**BRIEF 1**.
Reproduce the entries verbatim, from their first line through the line containing "İlçenin ekonomik potansiyeline dikkat çeken", including both of those lines.

All programs were compiled with the -O2 level of optimization.
Working with the matrices, one must decide how to store them in memory. First way suggests using dynamic one dimensional flat vectors. Matrix elements in this case are accessible with the function or overloaded operator () taking as arguments row and column number. E.g. getElem(X,i,j) or X(i,j). Second way suggests using dynamic two dimensional arrays. In this case X[i] is a vector of pointers containing the addresses of matrix’s rows and X[i][j] is an element of matrix. First way is considered to be slightly faster as the data occupy continues space in memory. But for an adaptive controller second way is more suitable, because in this case matrix X must be renewed with every next step in time. Old data must be removed and new once added. With the flat vector all elements counted with thousands will be moved within this vector from the end to the beginning. But with the two-dimensional array only pointers counted with tens will be moved.
3.2. Comparison of Code Using Library Functions and Code Using Direct Operstion with the Matrices
To compare time consumption for LSQ 3 programs were written. The first used function dgel from the lapack library, the second used function gsl_linalg_QR_lssolve from the gnu scientific library and the third realized equation (1) using self-written functions for matrix multiplication and inversion. Time consumption for the calculations was found out as the difference between the time measured before and after the calculations. To measure time the function clock_gettime was used.
Time consumption were determined with the matrices of the following dimensions MxN: 2×40, 3×60, 4×80, 5×100, 6×120, 7×140, 8×160 and 10×200. Objects of higher orders require more experimental points. But this does not mean that to evaluate parameters of the for example 4 order object, one must use exactly 80 experimental points. It is just an average value.
The matrix X and vector Y were filled with the random numbers because we need to get not the results of LSQ-evaluation but only time consumption for getting them.
Calculations for each program and for each dimension were repeated 5 times. Maximum and minimum were removed and out of the rest three measures, an average value was calculated. To run programs, calculate time consumption and to make plots the special script in Python language was written. The resulting plots with the time consumption against object order are shown in Figure 1 for CubieBoard3 and Figure 2 for Odroid-C2.
Figure 1: Time consumption for LSQ parameter estimation against object’s order by the programs with the double precision numbers on CubieBoard-3.
The plots in Figures 1 and 2 show that the program that uses matrix operations takes less time then library functions for the tasks of small dimensions. But this program must be rearranged in order further to improve its efficiency.
First, decision must be made is there any sense to replace the double precision variables with the single precision variables or with the fixed-point ones.

**BRIEF 2**.
Using the passage on LSQ timing, answer:
(a) What optimization level were all programs compiled with?
(b) Which function was used to measure time?
(c) How many times were the calculations repeated for each program and each dimension?

**INFORMATION SHOWN**.
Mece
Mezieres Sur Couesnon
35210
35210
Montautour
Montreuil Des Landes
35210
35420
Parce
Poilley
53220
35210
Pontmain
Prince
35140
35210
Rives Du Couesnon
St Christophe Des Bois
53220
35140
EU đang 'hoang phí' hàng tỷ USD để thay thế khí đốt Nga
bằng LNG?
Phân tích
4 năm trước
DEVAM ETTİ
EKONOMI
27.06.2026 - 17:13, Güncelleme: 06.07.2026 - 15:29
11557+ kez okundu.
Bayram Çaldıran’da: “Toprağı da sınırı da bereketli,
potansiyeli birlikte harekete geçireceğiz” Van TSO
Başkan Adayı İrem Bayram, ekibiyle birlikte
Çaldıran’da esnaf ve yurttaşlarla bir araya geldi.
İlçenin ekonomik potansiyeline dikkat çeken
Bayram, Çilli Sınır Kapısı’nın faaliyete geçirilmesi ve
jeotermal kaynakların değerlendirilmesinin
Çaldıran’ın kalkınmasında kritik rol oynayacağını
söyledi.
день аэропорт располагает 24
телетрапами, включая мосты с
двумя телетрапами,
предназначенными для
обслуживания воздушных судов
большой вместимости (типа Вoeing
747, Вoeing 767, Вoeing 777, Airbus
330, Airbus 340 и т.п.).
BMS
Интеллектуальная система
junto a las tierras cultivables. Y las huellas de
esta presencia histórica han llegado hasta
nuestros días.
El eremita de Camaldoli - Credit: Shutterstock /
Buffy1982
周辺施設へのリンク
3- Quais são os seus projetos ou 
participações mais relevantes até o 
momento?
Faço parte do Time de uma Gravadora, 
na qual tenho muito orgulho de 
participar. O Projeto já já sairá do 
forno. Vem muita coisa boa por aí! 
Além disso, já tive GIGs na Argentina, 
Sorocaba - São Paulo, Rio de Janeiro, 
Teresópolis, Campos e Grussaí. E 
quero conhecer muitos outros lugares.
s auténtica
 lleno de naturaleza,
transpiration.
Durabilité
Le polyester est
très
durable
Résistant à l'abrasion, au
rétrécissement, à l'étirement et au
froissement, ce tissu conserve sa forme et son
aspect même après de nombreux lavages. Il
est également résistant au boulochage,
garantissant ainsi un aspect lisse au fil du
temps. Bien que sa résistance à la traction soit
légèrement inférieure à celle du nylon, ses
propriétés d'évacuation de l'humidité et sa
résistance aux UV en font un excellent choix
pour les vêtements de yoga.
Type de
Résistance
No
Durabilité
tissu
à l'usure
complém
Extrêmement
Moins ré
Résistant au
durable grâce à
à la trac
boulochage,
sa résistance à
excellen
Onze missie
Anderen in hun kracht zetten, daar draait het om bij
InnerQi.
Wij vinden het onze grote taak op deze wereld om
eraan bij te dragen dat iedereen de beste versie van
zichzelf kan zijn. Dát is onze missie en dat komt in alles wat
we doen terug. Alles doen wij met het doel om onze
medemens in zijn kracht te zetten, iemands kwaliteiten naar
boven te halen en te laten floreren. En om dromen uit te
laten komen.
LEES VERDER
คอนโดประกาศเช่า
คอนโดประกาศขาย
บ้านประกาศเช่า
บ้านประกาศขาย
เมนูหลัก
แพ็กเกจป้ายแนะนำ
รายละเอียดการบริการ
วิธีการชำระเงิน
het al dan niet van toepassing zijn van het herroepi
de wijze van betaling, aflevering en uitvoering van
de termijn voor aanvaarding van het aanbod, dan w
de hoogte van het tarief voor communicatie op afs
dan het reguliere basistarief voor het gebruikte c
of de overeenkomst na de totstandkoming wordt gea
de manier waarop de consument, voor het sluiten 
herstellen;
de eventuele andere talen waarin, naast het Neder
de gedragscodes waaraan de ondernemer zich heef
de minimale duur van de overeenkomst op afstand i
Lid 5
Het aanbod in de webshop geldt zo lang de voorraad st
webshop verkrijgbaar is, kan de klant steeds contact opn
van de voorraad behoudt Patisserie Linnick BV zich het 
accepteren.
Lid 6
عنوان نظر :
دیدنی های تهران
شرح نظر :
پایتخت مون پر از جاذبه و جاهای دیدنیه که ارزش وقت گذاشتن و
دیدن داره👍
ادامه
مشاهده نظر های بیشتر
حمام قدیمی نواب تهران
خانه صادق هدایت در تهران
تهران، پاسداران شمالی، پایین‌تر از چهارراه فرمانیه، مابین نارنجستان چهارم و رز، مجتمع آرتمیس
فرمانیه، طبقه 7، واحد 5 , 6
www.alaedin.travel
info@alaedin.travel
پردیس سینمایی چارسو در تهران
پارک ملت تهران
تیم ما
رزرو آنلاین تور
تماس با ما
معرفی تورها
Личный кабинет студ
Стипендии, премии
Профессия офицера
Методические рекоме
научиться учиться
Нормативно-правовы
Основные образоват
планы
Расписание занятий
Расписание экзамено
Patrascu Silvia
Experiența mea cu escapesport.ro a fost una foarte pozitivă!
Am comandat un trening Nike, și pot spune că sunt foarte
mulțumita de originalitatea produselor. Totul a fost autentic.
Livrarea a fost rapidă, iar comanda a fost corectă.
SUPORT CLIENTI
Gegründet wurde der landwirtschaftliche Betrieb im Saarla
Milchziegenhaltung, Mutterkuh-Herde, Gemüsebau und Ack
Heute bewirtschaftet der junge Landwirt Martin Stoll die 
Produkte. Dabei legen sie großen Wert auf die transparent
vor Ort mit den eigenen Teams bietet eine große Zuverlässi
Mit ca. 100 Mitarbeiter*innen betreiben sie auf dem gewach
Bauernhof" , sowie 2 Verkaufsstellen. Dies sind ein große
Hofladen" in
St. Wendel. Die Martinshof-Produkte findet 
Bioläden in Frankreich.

**ANSWER 1**.
Mece
Mezieres Sur Couesnon
35210
35210
Montautour
Montreuil Des Landes
35210
35420
Parce
Poilley
53220
35210
Pontmain
Prince
35140
35210
Rives Du Couesnon
St Christophe Des Bois
53220
35140
EU đang 'hoang phí' hàng tỷ USD để thay thế khí đốt Nga
bằng LNG?
Phân tích
4 năm trước
DEVAM ETTİ
EKONOMI
27.06.2026 - 17:13, Güncelleme: 06.07.2026 - 15:29
11557+ kez okundu.
Bayram Çaldıran’da: “Toprağı da sınırı da bereketli,
potansiyeli birlikte harekete geçireceğiz” Van TSO
Başkan Adayı İrem Bayram, ekibiyle birlikte
Çaldıran’da esnaf ve yurttaşlarla bir araya geldi.
İlçenin ekonomik potansiyeline dikkat çeken

**ANSWER 2**.
(a) -O2
(b) clock_gettime
(c) 5 times